Clayton bent over to change his socks.

“Speaking of goals,” said Harry, “did you make any New Year’s resolutions?”
“Oh, just the usual: drink a bit more, smoke a bit less, improve my work-life balance, you know the sort of thing. What about you?”
“Nuh, I gave it a miss this year. Gladys was pestering me to get a hobby. She even offered to buy me a ukulele so I could take up music like Sam. I told her I already have a hobby.”
“What’s that?”
“Farming. I mean, it’s got be a hobby, hasn’t it? We don’t do it to earn a living.”
“Not this year, anyway.”

A skiff of rain blew into the shed and the two men moved their chairs back.

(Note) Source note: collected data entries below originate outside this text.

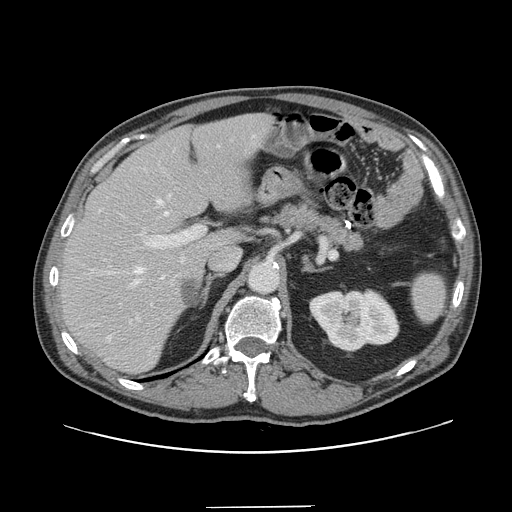
Contrast-enhanced abdominal CT, one axial slice; intravenous contrast given; soft-tissue window (W 400 / L 40 HU); 2.5 mm slice thickness; 512 × 512 image matrix. From the clinical record (not read from this slice): patient: male, age 59 years at operation; diagnosis: colorectal cancer liver metastases, imaged before liver resection; multiple liver metastases: yes; largest metastasis: 3.5 cm; disease in both lobes: yes.
Annotated regions visible in this slice (outlined manually by an expert reader):
- hepatic veins: box from (x=107, y=135) to (x=255, y=323) px
- liver: (x=62, y=115)–(x=271, y=372)
- planned liver remnant (the part of the liver to remain after resection): (x=62, y=115)–(x=269, y=373)
- portal vein (with intrahepatic branches): (x=136, y=225)–(x=206, y=321)
- liver metastasis: (x=183, y=280)–(x=197, y=306)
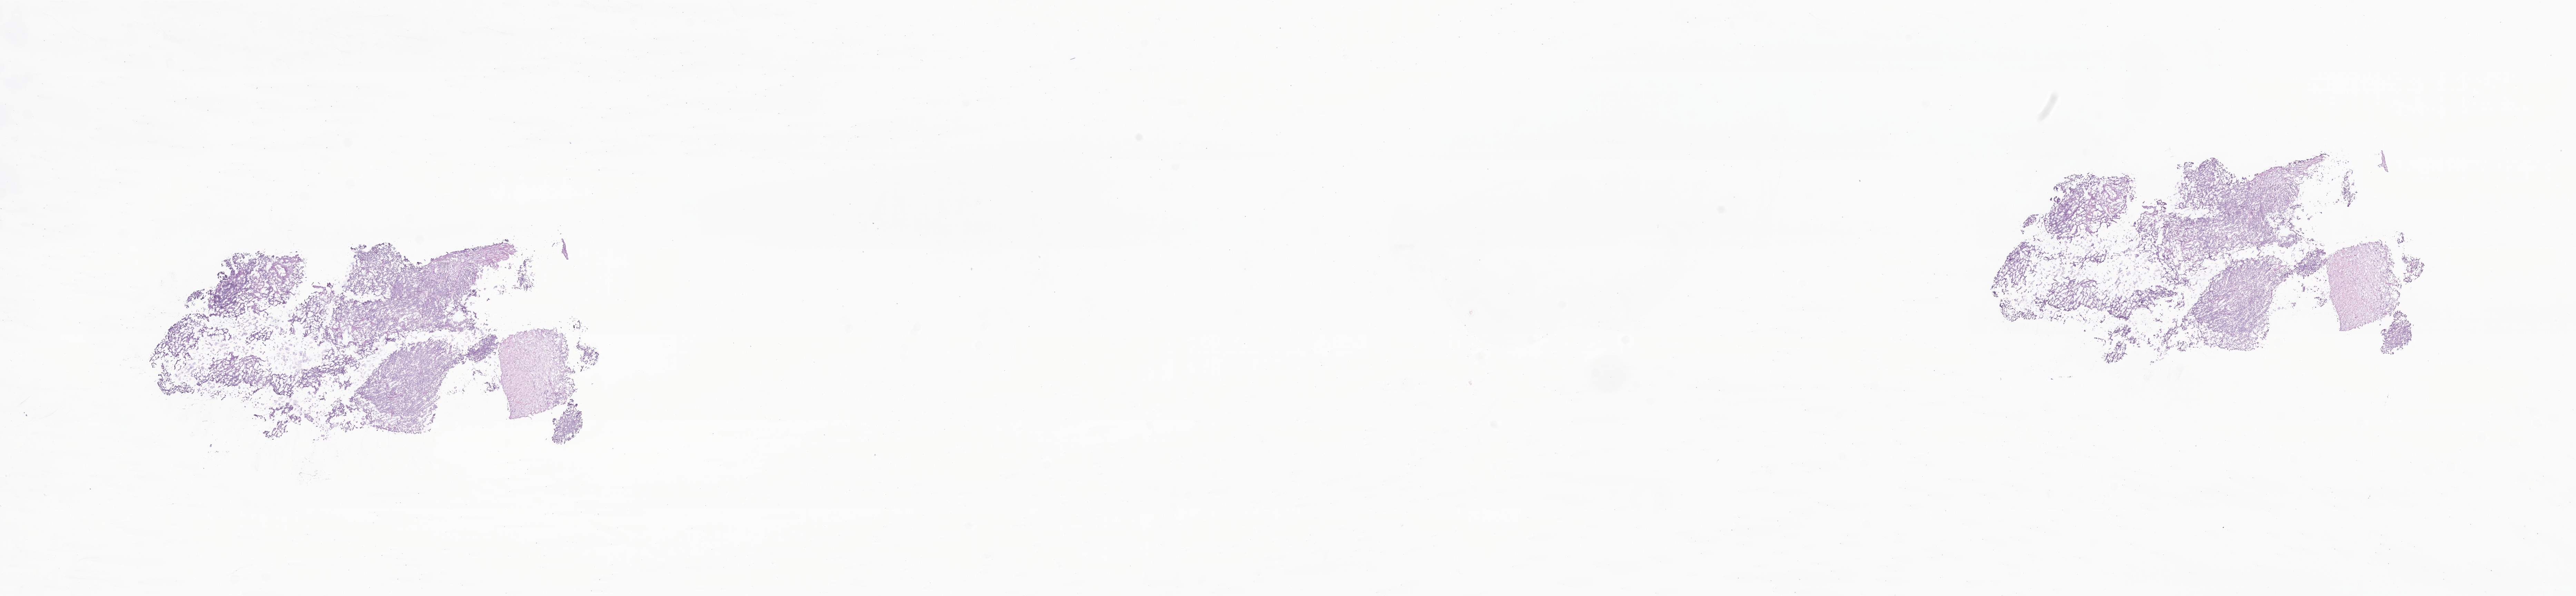
Whole-slide image, H&E stain of tumor tissue from the retroperitoneum, low-resolution overview of the scanned area, about 31.5 x 7.3 mm. Frozen section. Patient: female, age 37 months (3 years 1 month).
Recorded diagnosis: Rhabdomyosarcoma, NOS.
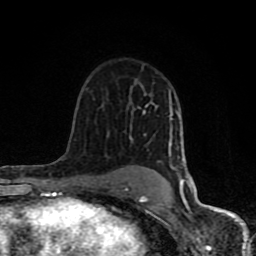
Breast MRI (dynamic contrast-enhanced), one axial slice; position 56 of 80 along the scan axis; cropped to one breast; dynamic contrast-enhanced series, time point 2 of 8 at this slice position (early post-contrast); 1.5 T; TE 4.2 ms, TR 7 ms; 2 mm slice thickness; 256 × 256 image matrix, field of view 155 × 155 mm. Female patient.
Annotated regions visible in this slice (semi-automatic segmentation, software-assisted and operator-edited):
- enhancing-tissue mask used for the functional tumour volume (all voxels passing the contrast-enhancement thresholds inside the analysis volume; usually the tumour): bounding box (x1, y1, x2, y2) in pixels: (61, 91, 192, 201)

Harry pulled the carton of beer closer and helped himself to another can.

“Actually, I have got a New Year’s resolution of sorts,” he remarked. “I reckon if I can survive young Sam’s visit I’ll have achieved something.”
“Hard work, is he?”
“He’s just a bit too keen, Clayton. Last week he offered to do some roguing. I said that was fine. Well, the little blighter decided it was more efficient to get the rogues with the ride-on lawnmower. By the time he’d finished my wheat paddock looked like a giant had scribbled all over it. Every weirdo in the district was out here looking at it and talking about crop circles. ‘Crop circles, be buggered’ I told them. ‘It’s more like crop doodles.’”
“And then there was the business with the water race, wasn’t there?”
“Don’t remind me,” groaned Harry. “I was joking when I said if the rain kept up we could start growing rice. The next morning I woke up to find he’d dammed the water race, flooded twenty acres of barley and was running around with a sack of rice he’d grabbed from the pantry.”

At that moment Harry’s old Ford Fairlane splashed into the yard.

“Speak of the devil,” grumbled Harry.

Sam shot out of the car. “Uncle Harry! Mr Piles!” he shouted, “guess what!”
“I can’t imagine,” said Clayton.
“They said my ukulele was stuffed. So Aunty Gladys got me this.”

With a flourish Sam pulled a large object from the car.

“Bagpipes,” groaned Harry.

“Yeah, bagpipes. I can’t wait to start playing them.”